Für 21 km ins Flugzeug gestiegen
Der CO2-Ausstoss während der WEF-Woche habe sich im Vergleich zu einer Durchschnittswoche vervierfacht, so das Ergebnis der Untersuchung. Die Privatjets stiessen während der WEF-Woche demnach 9700 Tonnen CO2 aus – das entspricht den wöchentlichen Emissionen von 350'000 Autos.
In den Augen von Greenpeace besonders problematisch: 38 Prozent der Privatjetflüge während des WEF waren Ultrakurzstreckenflüge unter 500 km. «Solch eine Strecke lässt sich problemlos mit dem Zug zurücklegen», echauffiert sich Iris Menn (51), Geschäftsleiterin von Greenpeace Schweiz. Sechs Prozent der Flüge waren gar weniger als 100 km weit. Der kürzeste legte gerade einmal 21 km zurück. Der betroffene Flug ging von Friedrichshafen (D) nach Altenrhein SG – ein Katzensprung über den Bodensee. Mit dem Auto hätte die Fahrt nur eine Stunde gedauert.

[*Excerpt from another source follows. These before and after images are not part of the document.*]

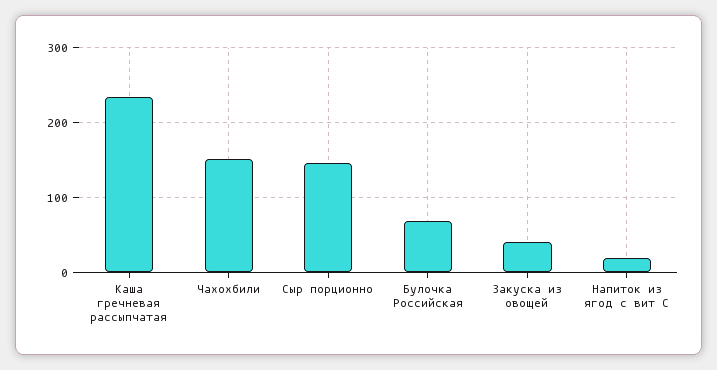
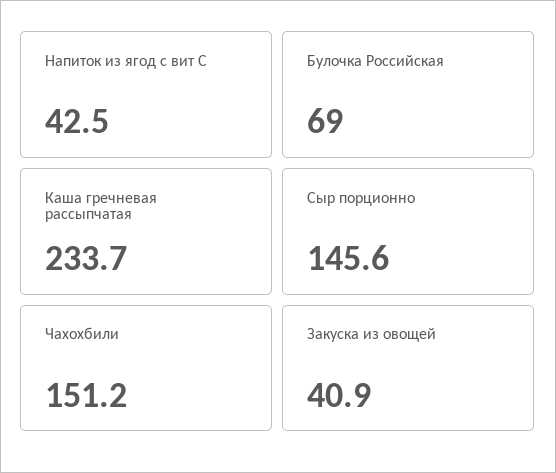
Напиток из ягод с вит С: 20 -> 42.5

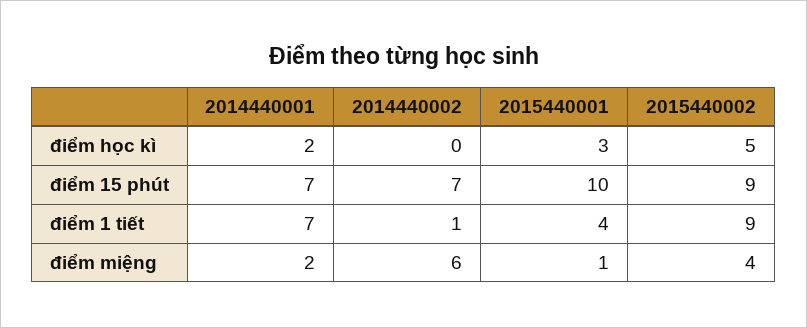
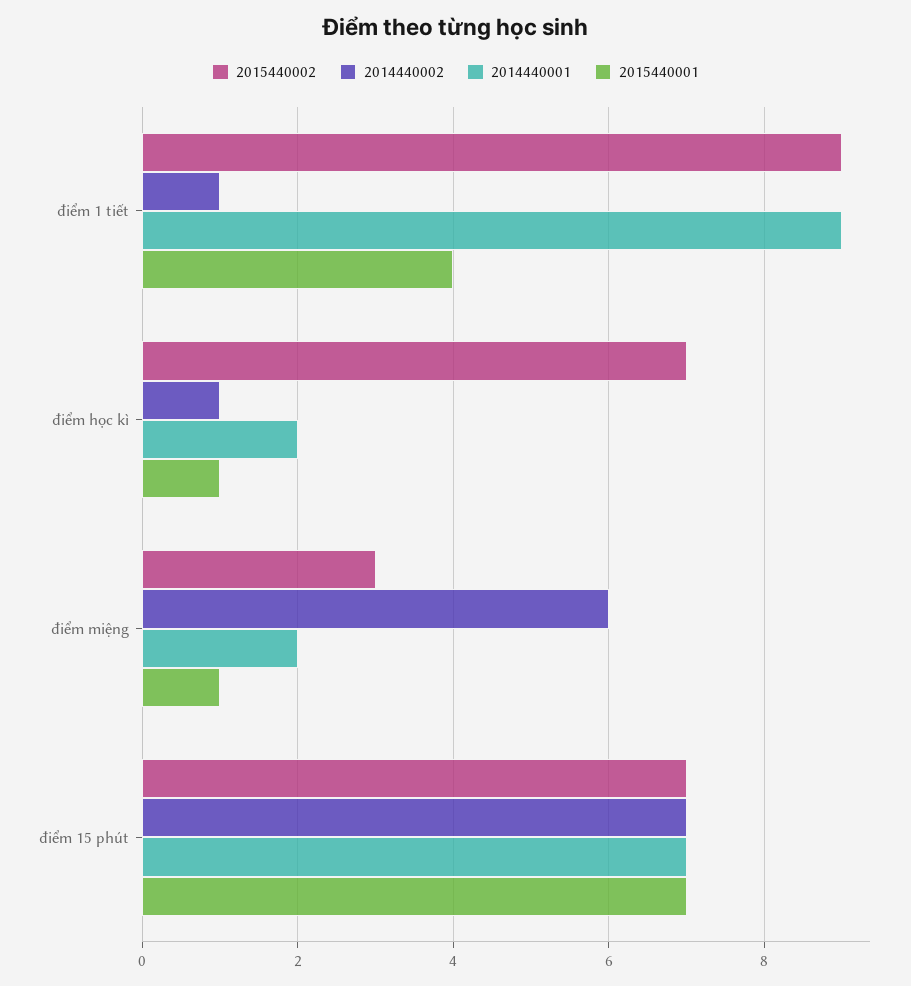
2014440002, điểm học kì: 0 -> 1
2015440001, điểm học kì: 3 -> 1
2015440002, điểm học kì: 5 -> 7
2015440001, điểm 15 phút: 10 -> 7
2015440002, điểm 15 phút: 9 -> 7
2014440001, điểm 1 tiết: 7 -> 9
2015440002, điểm miệng: 4 -> 3

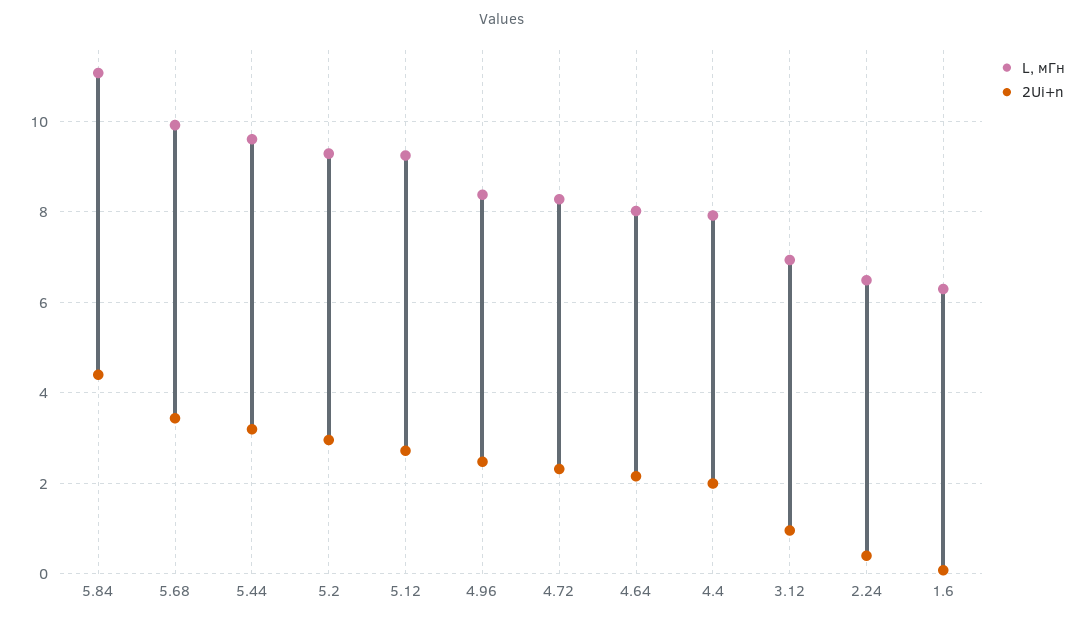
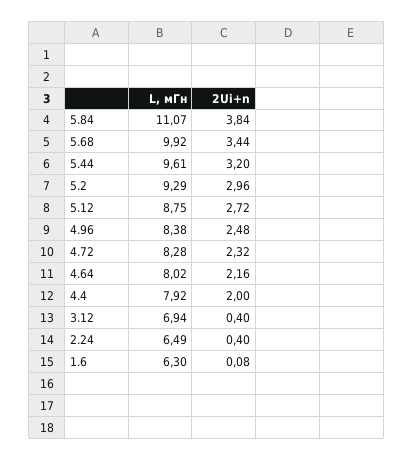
2Ui+n, 5.84: 4.4 -> 3.84
L, мГн, 5.12: 9.2 -> 8.75
2Ui+n, 3.12: 1 -> 0.4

WEF will Teilnehmende zum Umstieg bewegen
Bei der anstehenden WEF-Ausgabe in der kommenden Woche erwartet Greenpeace ähnlich viele Privatjetflüge und CO2-Emissionen. «Ökologische Heuchelei», nennt Menn das. «Die Reichen und Mächtigen schwärmen nach Davos, um sich hinter verschlossenen Türen über das Klima und die Ungleichheit zu unterhalten – und benutzen dafür das dreckigste aller Verkehrsmittel.» Besonders stossend sei, dass dies nun erneut passiere, während in ganz Europa einige der wärmsten Januartage der Messgeschichte aufgezeichnet würden.
Tatsächlich behauptet das WEF von sich selber, klimaneutral zu sein. Sämtliche CO2-Emissionen würden kompensiert. Die Verantwortlichen geben aber zu, dass der Transport den Löwenanteil der CO2-Emissionen ausmacht. Das WEF will diese Emissionen laut eigenen Aussagen reduzieren – und lockt mit Rabatten: Wer mit dem Zug anreist, muss nur den halben Teilnahmebeitrag bezahlen.